Que pensez-vous du projet Bleu, né de la collaboration entre Capgemini, Orange et Microsoft ?
Même s’il s’appuie sur des technologies américaines, ce projet constitue une avancée vers une souveraineté maîtrisée. Il est opéré par des acteurs français et assure une meilleure protection face aux lois extraterritoriales. Pour autant, il ne peut répondre à toutes les situations d’un groupe mondial comme le nôtre. Présents dans 130 pays, nous devons composer un portefeuille de solutions adaptées à chaque environnement national. C’est cette diversité cohérente de réponses qui nous permet de garantir notre autonomie numérique à l’échelle mondiale.
“ L’autonomie numérique n’est pas un repli : c’est la capacité d’agir librement dans un monde interconnecté.”
Comment sensibilisez-vous vos collaborateurs à la cybersécurité ?
La sécurité est l’une des valeurs fondatrices de TotalEnergies. Depuis plusieurs années, nous y avons inclus la cybersécurité. Tous nos collaborateurs, quel que soit leur métier, suivent des formations régulières. Nous voulons faire de la sécurité numérique un réflexe collectif, au même titre que la sécurité industrielle. Cette vigilance humaine est complétée par une surveillance technique continue de nos systèmes et de nos réseaux. C’est l’alliance de la technologie, des processus et de la culture d’entreprise qui assure la solidité de notre dispositif global.
Quels sont, selon vous, les grands défis à venir pour la DSI de TotalEnergies ?
Trois enjeux dominent. D’abord, la construction d’un système d’information solide et efficace, capable d’accompagner la nouvelle branche Électricité de la Compagnie.

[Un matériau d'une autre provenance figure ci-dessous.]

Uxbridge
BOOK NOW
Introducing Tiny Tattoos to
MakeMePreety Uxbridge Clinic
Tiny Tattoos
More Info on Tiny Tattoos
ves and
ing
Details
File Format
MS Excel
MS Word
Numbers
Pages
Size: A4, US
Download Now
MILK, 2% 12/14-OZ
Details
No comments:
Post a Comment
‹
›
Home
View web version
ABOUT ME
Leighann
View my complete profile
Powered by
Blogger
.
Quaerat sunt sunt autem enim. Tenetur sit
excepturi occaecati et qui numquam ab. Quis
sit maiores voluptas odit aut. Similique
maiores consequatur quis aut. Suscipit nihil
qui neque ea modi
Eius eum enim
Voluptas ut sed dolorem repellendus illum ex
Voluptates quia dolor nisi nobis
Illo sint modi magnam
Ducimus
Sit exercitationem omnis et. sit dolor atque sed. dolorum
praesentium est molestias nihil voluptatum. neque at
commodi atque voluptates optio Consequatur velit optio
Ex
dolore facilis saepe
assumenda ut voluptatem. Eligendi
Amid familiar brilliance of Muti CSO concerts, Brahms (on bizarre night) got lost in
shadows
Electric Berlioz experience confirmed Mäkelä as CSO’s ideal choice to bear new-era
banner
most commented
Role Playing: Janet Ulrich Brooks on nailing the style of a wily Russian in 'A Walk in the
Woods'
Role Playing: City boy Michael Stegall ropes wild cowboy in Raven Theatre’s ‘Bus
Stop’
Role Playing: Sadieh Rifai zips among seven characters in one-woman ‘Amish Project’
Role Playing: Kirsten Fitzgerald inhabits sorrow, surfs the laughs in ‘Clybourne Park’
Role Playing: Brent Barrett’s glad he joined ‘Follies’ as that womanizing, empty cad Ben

Puis l’optimisation permanente des coûts de nos systèmes actuels pour dégager les marges de manœuvre nécessaires permettant d’investir dans la transformation digitale, l’intégration rapide et maîtrisée de l’intelligence artificielle au cœur de nos opérations.
Enfin la sécurisation de cet ensemble numérique mondial tout en préservant l’ouverture nécessaire à nos activités. Ces transformations exigent rigueur et créativité ; elles illustrent combien le numérique est désormais un moteur stratégique de la transition énergétique.
À quoi ressemblerait, selon vous, un modèle européen de souveraineté numérique ?
Je partage la vision exprimée par notre président, qui appelle à la création d’un cloud européen souverain capable de rivaliser avec les géants américains. Pour y parvenir, il est impératif que l’Europe s’accorde sur une définition commune de la souveraineté. Aujourd’hui, chaque État conserve sa propre approche, ce qui fragmente le marché et retarde l’émergence d’acteurs d’envergure. Nous disposons des compétences, de la recherche et des technologies nécessaires ; il manque encore une véritable cohésion politique. C’est dans cette union que réside la clé d’une indépendance numérique européenne durable.